Britain's £134,565-a-year Chancellor laid low today as public borrowing went up and economists predicted the nation's credit rating was about to fall.
As news broke that government borrowing went up higher than expected during December, reports surfaced that Mr Osborne had ordered ministers to plan for more spending cuts after the next election.
It's believed details of the new cuts will come in a spending review in the first six months of this year.
For the sixth month in a row government borrowing went up higher than expected. It rose £15.4 billion in December compared with £14.8bn in the same month in 2011.
But all the Treasury told the Star was that recovery in the government's finances was taking time but the economy was healing.

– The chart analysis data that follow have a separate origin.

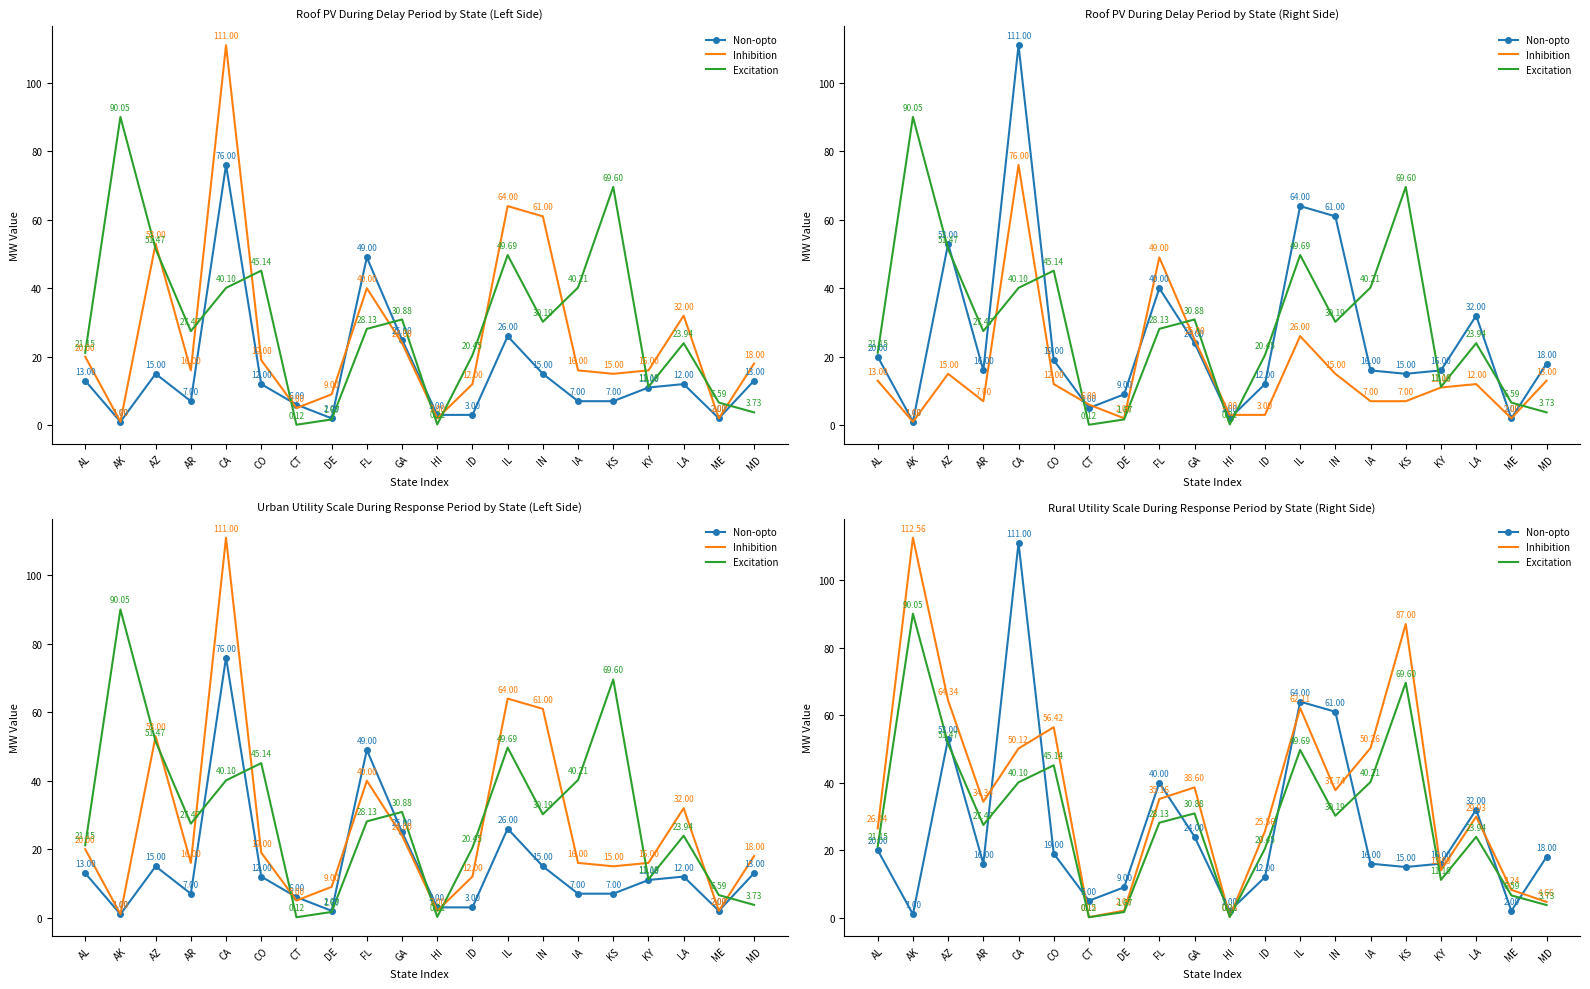

What is the total value across all series at DE?

12.8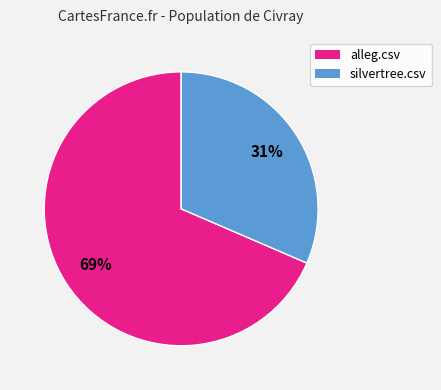

Is it true that alleg.csv is 69% of the pie?

True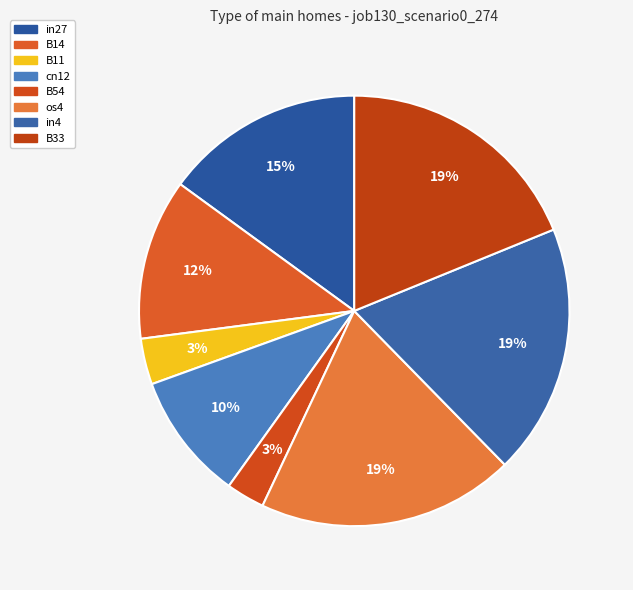

What is the largest slice in the pie chart?

os4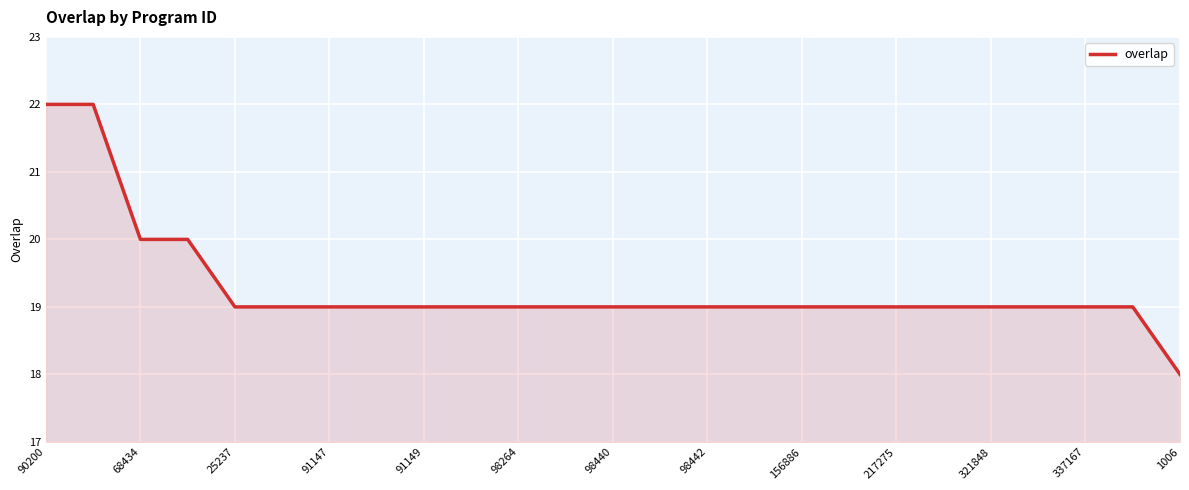

What is the difference between the maximum and minimum values?

4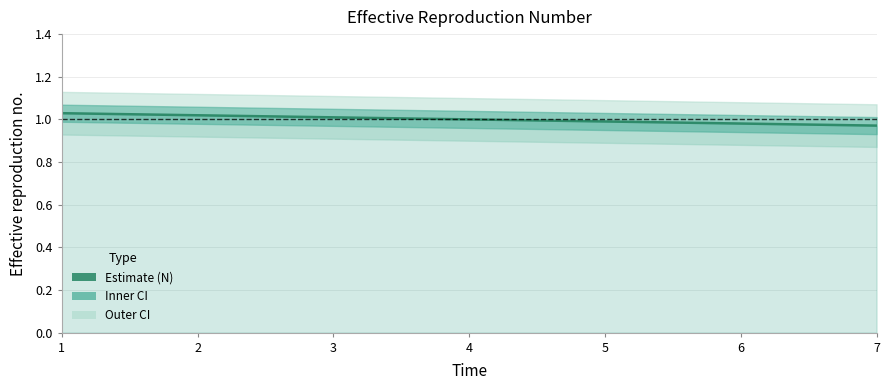

How many values are below 1?

3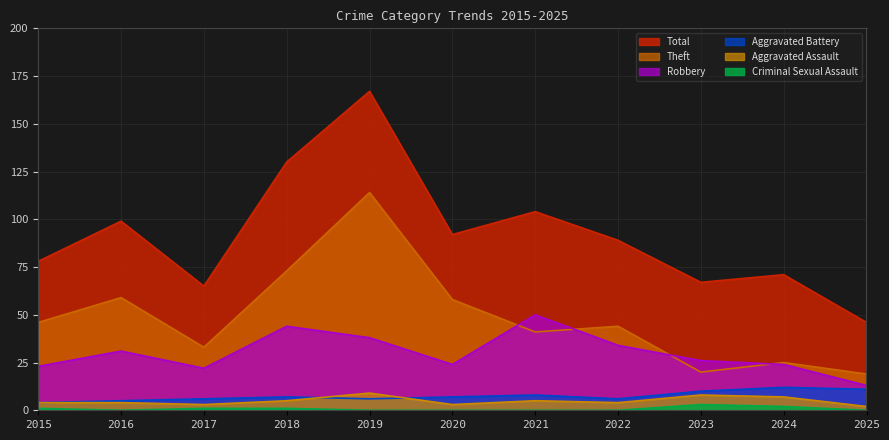

Where is Aggravated Battery nearest to the value 8?

2021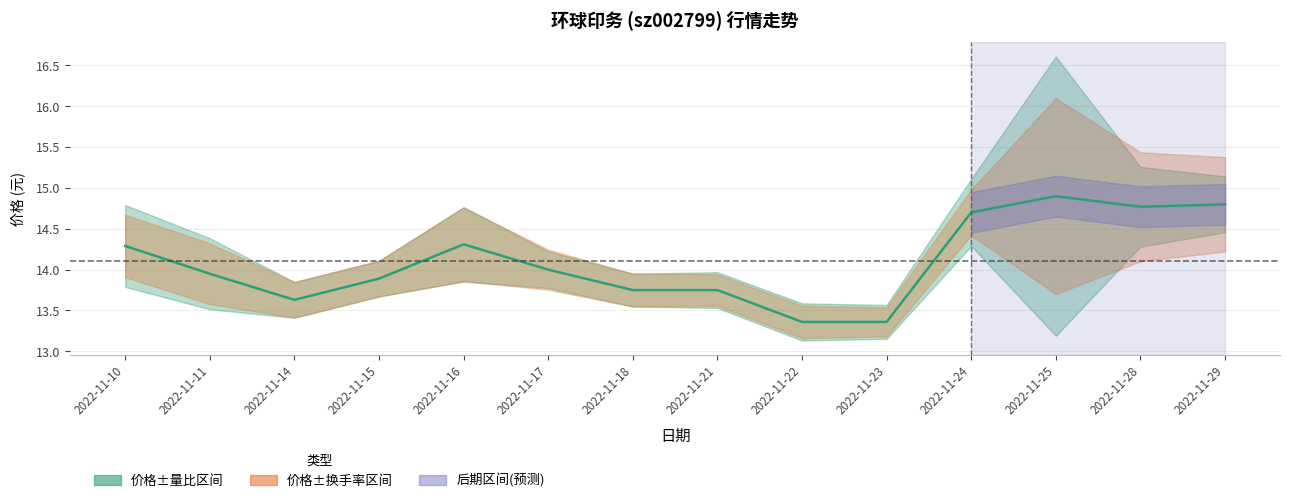

How many points are lower than both their immediate neighbors (excluding endpoints)?

2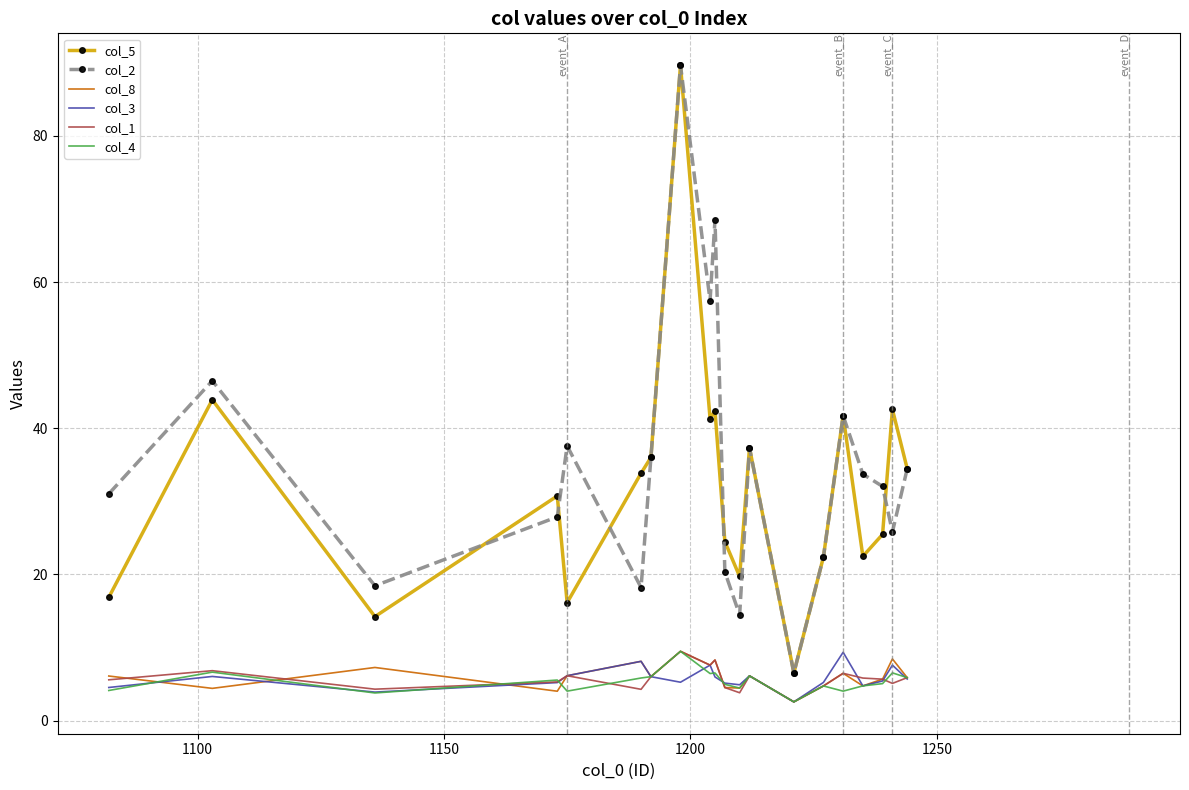

What is the greatest value displayed?

89.7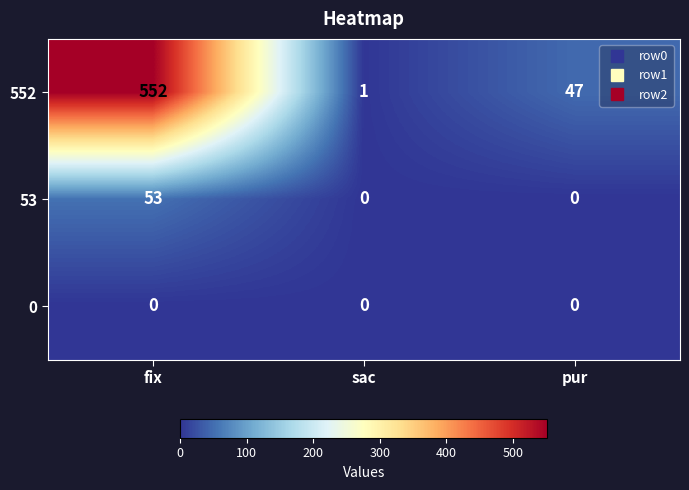

Is it true that 53 equals -36 at sac?

False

Shadow chief secretary to the Treasury Rachel Reeves said the government's economic plan was "hurting but not working."
The borrowing news came after an unexpected increase in November, when borrowing rose to £17.5bn, up £1.2bn from last year, after tax receipts were dented by lower energy company profits.
But borrowing for the full 2012/2013 year is expected to come in above forecasts at around £113bn, according to economist Martin Beck of consultancy Capital Economics.
This is £5bn above the tax and spending watchdog's forecast of £108bn.
All three of the major credit ratings agencies now have Britain's AAA rating on negative outlook.
ING economist James Knightley said: "The question is how long the UK can hold on to its AAA status."
With fears of a fall in Gross Domestic Product later this week foreshadowing an unprecedented triple-dip recession the risk is high.